AVIVA CHOMSKY, achomsky at salemstate.edu
Aviva Chomsky is a historian, activist and author of eight books, including The Cuba Reader and A History of the Cuban Revolution. She teaches at Salem State University in Massachusetts, where she is also the coordinator of the Latin American studies program.

She said today: “President Obama has received a lot of credit for partially reversing half a century of hostility and taking steps to re-establish diplomatic relations with Cuba. He himself attributed the change to his recognition that ‘isolation has not worked.’ More likely, the threat of numerous Latin American leaders to boycott the Panama Summit if Cuba was prohibited from attending played a major role in both the recognition and the timing. Obama’s historic meeting with Raúl Castro led many to conclude that the end of the Cold War had finally arrived to the Americas.

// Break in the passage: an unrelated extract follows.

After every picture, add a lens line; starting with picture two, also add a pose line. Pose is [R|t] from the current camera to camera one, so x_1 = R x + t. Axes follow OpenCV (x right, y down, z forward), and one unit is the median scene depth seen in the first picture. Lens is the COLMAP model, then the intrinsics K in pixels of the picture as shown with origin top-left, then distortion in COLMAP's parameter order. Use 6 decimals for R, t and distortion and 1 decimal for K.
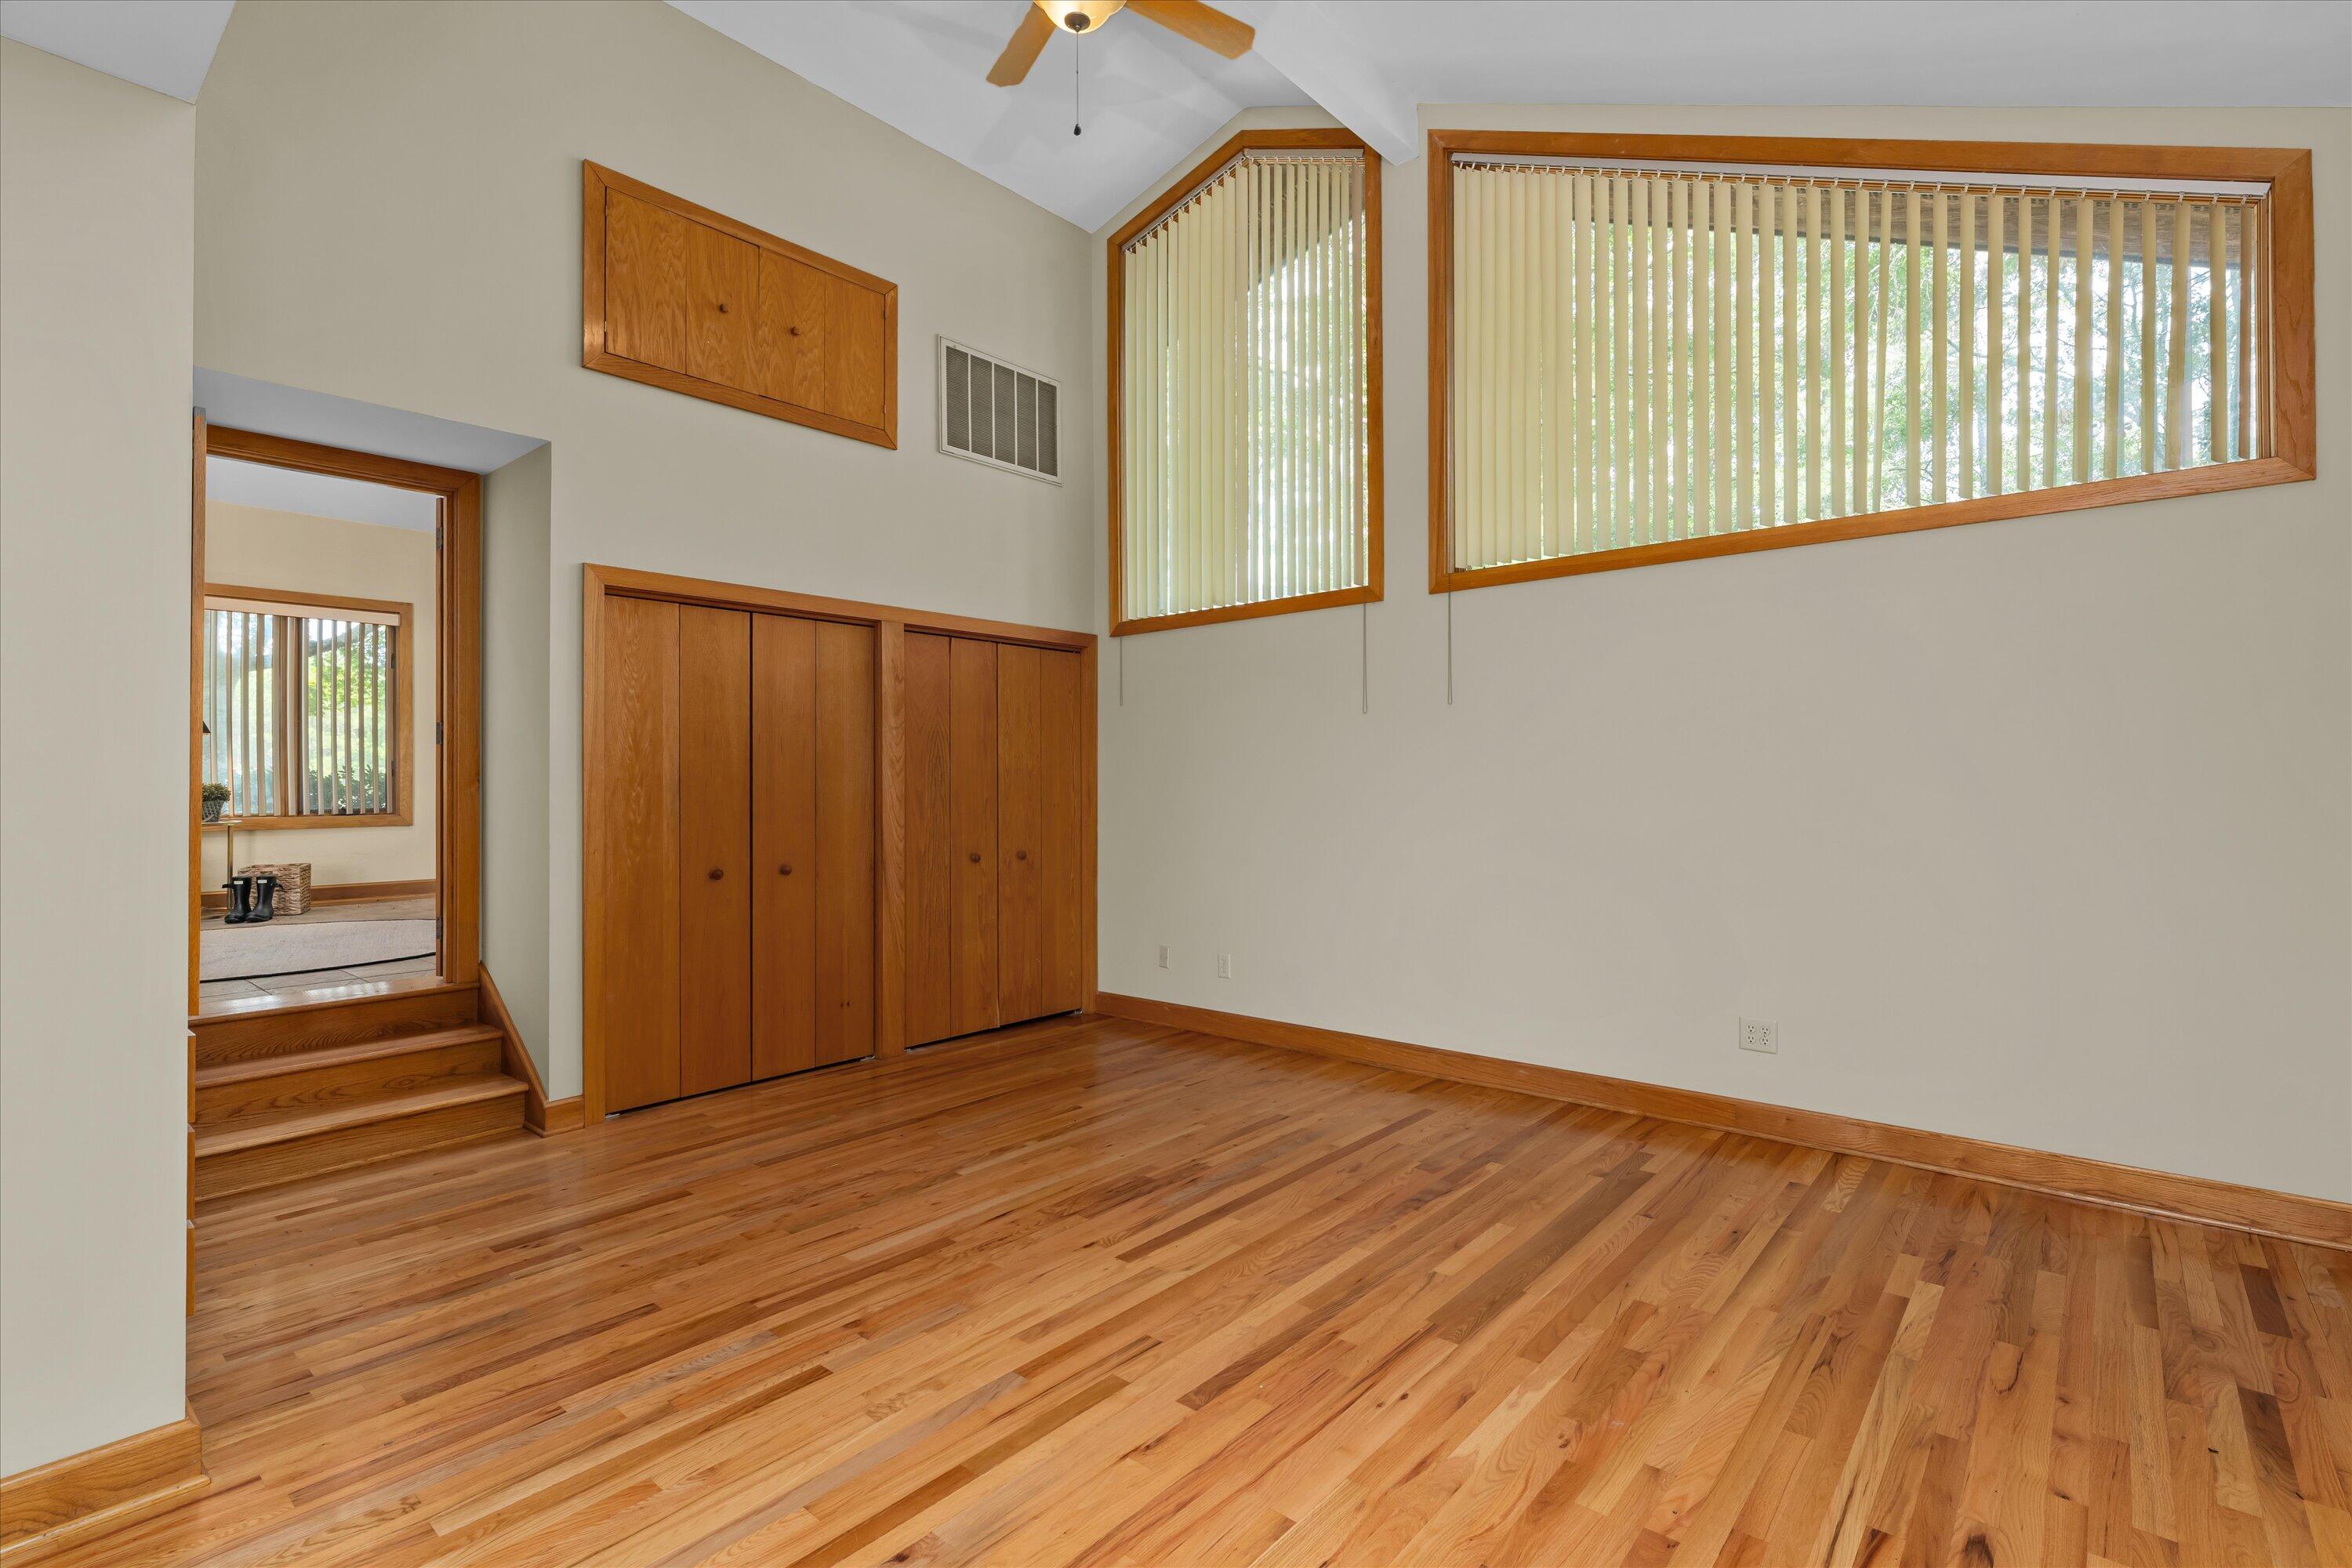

“The end of the Cold War, maybe. But not the end to a much more deeply-rooted historical commitment on the part of the United States to impose its will on Latin American countries. Obama has not rescinded the U.S. intention to ‘change’ the Cuban government, or more generally, the U.S. assumption that it has the right to dictate to Latin American countries what kinds of government are acceptable. In the double-speak of U.S. foreign policy pronouncements, Obama claims that the United States will continue, by means other than diplomatic isolation, to attempt to bring about ‘democracy’; ‘freedom’; and ‘human rights’ in Cuba. From a Latin American perspective, the implication is clear: the United States reserves the right to determine what these grand terms mean, and impose its will. Meanwhile, the United States imposed sanctions on Venezuela, labeling the country an ‘unusual and extraordinary threat to the national security and foreign policy of the United States.’ Obama then claimed that Venezuela should not take the designation seriously, though he also refused to rescind it. While Latin America’s leaders have welcomed Obama’s apparent willingness to open dialogue, they are—and should be—wary that the same arrogant and aggressive policies are merely being offered with some new window dressing.”